La sous-collection Prix Albert Londres propose de revenir sur les expériences de quelques récipiendaires du célèbre prix d’excellence en journalisme. En plus de l’aventure coréenne de Henri de Turenne, quatre autres albums sont d’ores et déjà programmés : Les mémoires de la Shoah (Théa Rojzman et Tamia Baudouin), Les fantômes du fleuve (Doan Bui et Damien Roudeau), Bienvenue chez Mugabe (Sophie Bouillon et Lorena Canottiere) et L’odyssée du MC Ruby (Jean-David Morvan/Philippe Broussard et Jean-Denis Pendanx) sortiront en 2026 – 2027. En attendant, cap vers l'Extrême-Orient et le 38e parallèle.
Un peu oublié, ce terrible conflit entre le Sud et le Nord fit des millions de morts de part et d’autre de la ligne de démarcation. Il précisa dans le sang que, la Seconde Guerre mondiale à peine achevée, la confrontation entre les blocs communiste et occidental était désormais la seule qui comptait. Au milieu de ce chaos, le jeune De Turenne va véritablement apprendre son métier, témoigner inlassablement de l’horreur des champs de batailles et forger plusieurs amitiés qui dureront toute sa vie. Il perdra également de nombreux collègues. Pour pouvoir raconter objectivement, il faut se trouver au cœur de l’action et cela comporte des risques, pour une issue souvent mortelle.
Outre les ouvrages de De Turenne, Stéphane Marchetti a eu la chance de pouvoir consulter les archives familiales du journaliste. Ces différentes sources lui ont permis de tisser un récit truffé de détails et d’anecdotes personnelles d’une grande intensité et sincérité. Il y a évidemment les moments cruciaux, les victoires, les défaites et les grands noms.
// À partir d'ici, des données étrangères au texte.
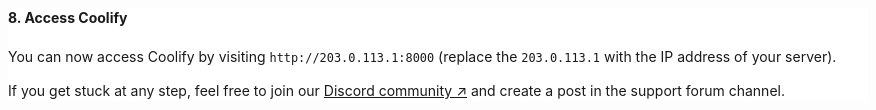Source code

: #### 8. Access Coolify
You can now access Coolify by visiting `http://203.0.113.1:8000` (replace the `203.0.113.1` with the IP address of your server).

If you get stuck at any step, feel free to join our [Discord community ↗](https://coolify.io/discord) and create a post in the support forum channel.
Ceux-ci sont indispensables et, pour rappel, ils sont la raison d’être du métier du héros. Cependant, les à-côtés, les moments de doute, les pertes tragiques, les relations avec sa famille et ses collègues, etc. ne se révèlent pas moins intéressants et touchants. Résultat, la lecture s’avère passionnante et pleine de ressenti. Celle-ci soulève aussi une foule de questions fondamentales : doit-on tout rapporter ? Quelle est la bonne distance avec son sujet ? Comment rester neutre dans ses comptes-rendus ?
Visuellement, Rafael Ortiz rend une copie convaincante et précise. Dessin réaliste maîtrisé qui laisse toute la place aux émotions et découpage efficace qui sait donner de l’espace pour de grandes illustrations, les portraits ainsi dressés, tant des combats que des hommes se montrent impeccables. À souligner également, la très bonne mise en couleurs signée par Hiroyuki Ooshima apporte profondeur et atmosphère à ces planches au rendu particulièrement léché.
Biopic documentaire (un nouveau genre ? ) impeccablement réalisé, Sur le front de Corée est à recommander à tous les amateurs d’Histoire contemporaine et d’aventure vécue. Les bédéphiles avertis pourront même s’amuser à le comparer avec les déboires que Maurice Tillieux avait imaginé pour Félix sur le même théâtre d'opérations.